Pull out every line of the material that contains the word "emergencias", matching case exactly.

Start of INFORMATION PROVIDED

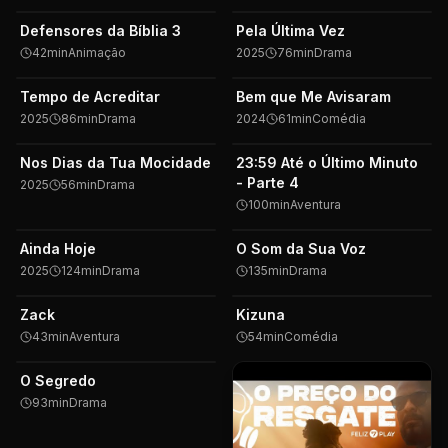
Defensores da Bíblia 3
Pela Última Vez
42
min
Animação
2025
76
min
Drama
Tempo de Acreditar
Bem que Me Avisaram
⭐ Destaque
⭐ Destaque
2025
86
min
Drama
2024
61
min
Comédia
Nos Dias da Tua Mocidade
23:59 Até o Último Minuto
- Parte 4
2025
56
min
Drama
100
min
Aventura
Ainda Hoje
O Som da Sua Voz
2025
124
min
Drama
135
min
Drama
Zack
Kizuna
43
min
Aventura
54
min
Comédia
O Segredo
93
min
Drama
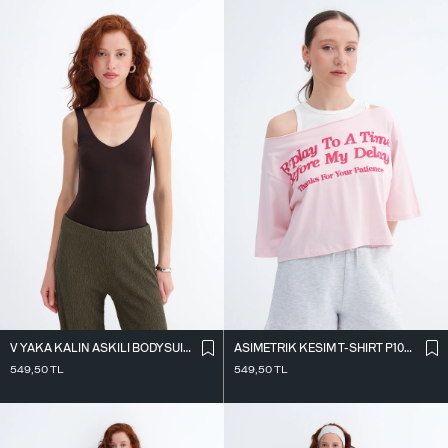
V YAKA KALIN ASKILI BODYSUIT A01075
ASIMETRIK KESIM T-SHIRT P10719
549,50
TL
549,50
TL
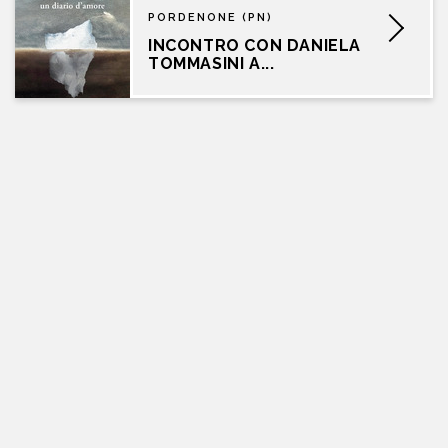
PORDENONE (PN)
INCONTRO CON DANIELA
TOMMASINI A...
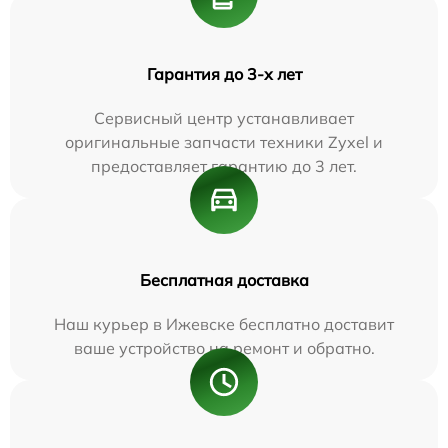
Гарантия до 3-х лет
Сервисный центр устанавливает
оригинальные запчасти техники Zyxel и
предоставляет гарантию до 3 лет.
Бесплатная доставка
Наш курьер в Ижевске бесплатно доставит
ваше устройство на ремонт и обратно.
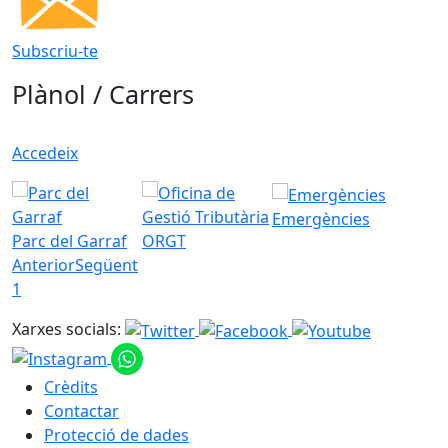
Subscriu-te
Plànol / Carrers
Accedeix
Emergències
Parc del Garraf
ORGT
Anterior
Següent
1
Xarxes socials:
Crèdits
Contactar
Protecció de dades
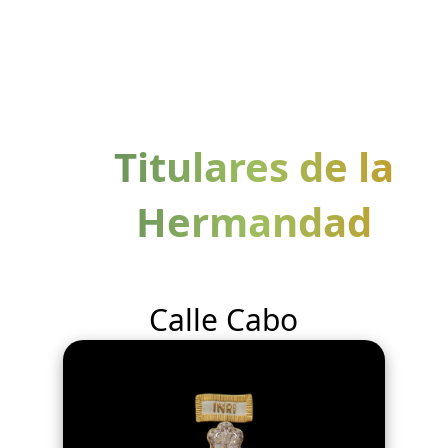
Titulares de la
Hermandad
Calle Cabo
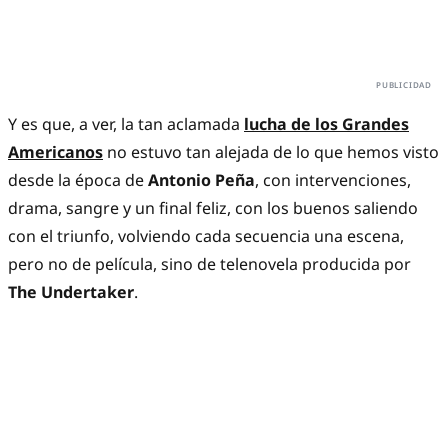
Y es que, a ver, la tan aclamada
lucha de los Grandes
Americanos
no estuvo tan alejada de lo que hemos visto
desde la época de
Antonio Peña
, con intervenciones,
drama, sangre y un final feliz, con los buenos saliendo
con el triunfo, volviendo cada secuencia una escena,
pero no de película, sino de telenovela producida por
The Undertaker
.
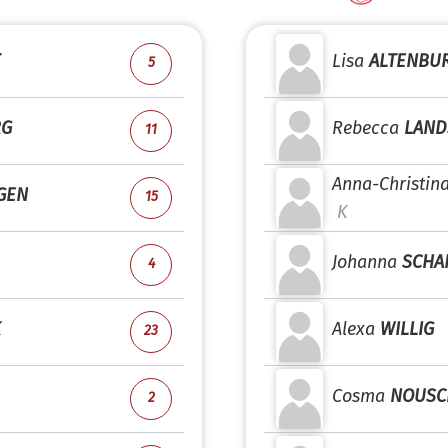
Lisa
ALTENBU
5
RG
Rebecca
LAND
11
Anna-Christin
GEN
15
K
Johanna
SCHA
4
K
Alexa
WILLIG
23
Cosma
NOUSC
2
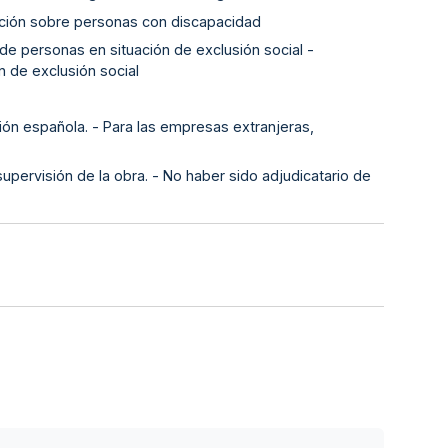
ación sobre personas con discapacidad
de personas en situación de exclusión social -
n de exclusión social
ión española. - Para las empresas extranjeras,
supervisión de la obra. - No haber sido adjudicatario de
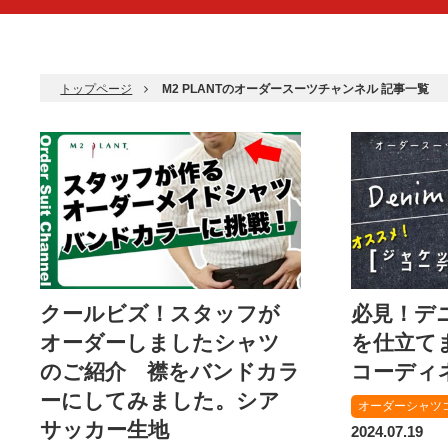
トップページ
M2 PLANTのオーダースーツチャンネル 記事一覧
クールビズ！スタッフが
必見！デ
オーダーしましたシャツ
を仕立て
のご紹介 襟をバンドカラ
コーディ
ーにしてみました。シア
オーダーシャツ
サッカー生地
2024.07.19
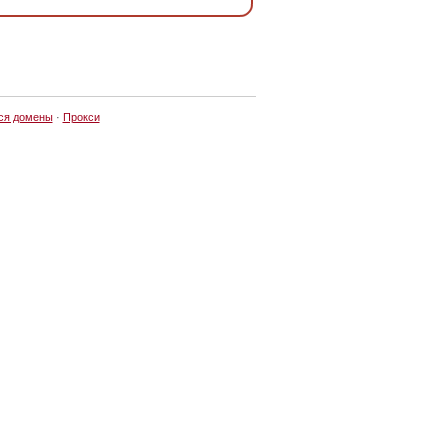
ся домены
·
Прокси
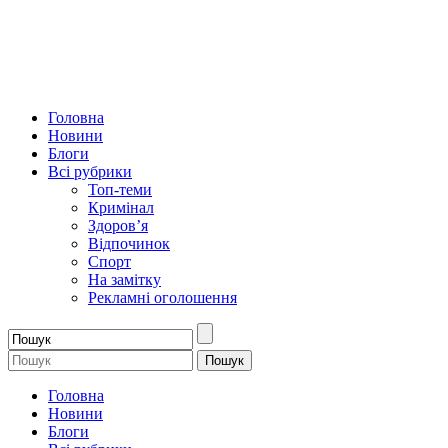
Головна
Новини
Блоги
Всі рубрики
Топ-теми
Кримінал
Здоров’я
Відпочинок
Спорт
На замітку
Рекламні оголошення
Головна
Новини
Блоги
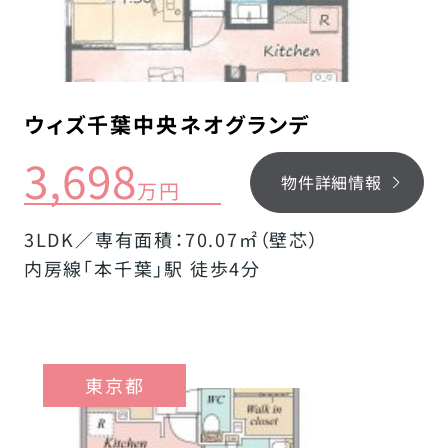
ウィズ千葉中央ネオグランデ
3,698
物件詳細情報
万円
3LDK／専有面積：70.07㎡（壁芯）
内房線「本千葉」駅 徒歩4分
東京都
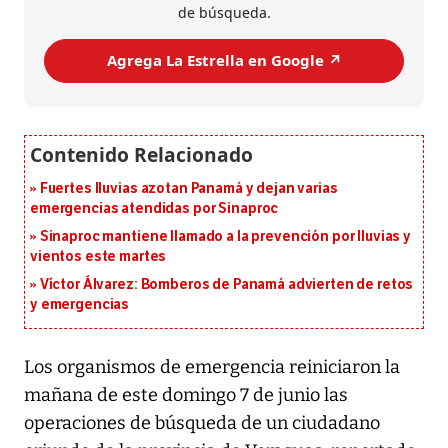
de búsqueda.
Agrega La Estrella en Google ↗️
Fuertes lluvias azotan Panamá y dejan varias
emergencias atendidas por Sinaproc
Sinaproc mantiene llamado a la prevención por lluvias y
vientos este martes
Víctor Álvarez: Bomberos de Panamá advierten de retos
y emergencias
Los organismos de emergencia reiniciaron la
mañana de este domingo 7 de junio las
operaciones de búsqueda de un ciudadano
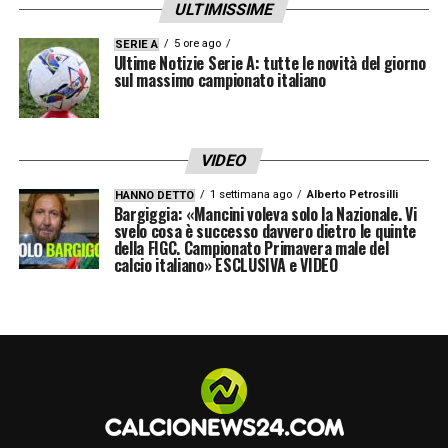
ULTIMISSIME
Sporting Lisbona-Besiktas
4-0 (31′ rig. 38′
5 ore ago
SERIE A
Pedro Goncalves, 41′ Paulinho, 56′ Sarabia)
Ultime Notizie Serie A: tutte le novità del giorno
sul massimo campionato italiano
Borussia Dortmund-Ajax
1-3 (36′ Reus, 72′
Tadic, 83′ Haller, 93′ Klaassen)
VIDEO
Classifica:
Ajax 12
, Borussia Dortmund 6,
1 settimana ago
Alberto Petrosilli
HANNO DETTO
Bargiggia: «Mancini voleva solo la Nazionale. Vi
Sporting Lisbona 6, Besiktas 0
svelo cosa è successo davvero dietro le quinte
della FIGC. Campionato Primavera male del
calcio italiano» ESCLUSIVA e VIDEO
GIRONE D
Sheriff-Inter
1-3 (54′ Brozovic, 66′ Skriniar,
82′ Sanchez, 92′ Traore)
Real Madrid-Shakhtar Donetsk
2-1 (14′, 61′
Benzema, 39′ Fernando)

End of INFORMATION PROVIDED

OUTPUT
emergencias atendidas por Sinaproc
y emergencias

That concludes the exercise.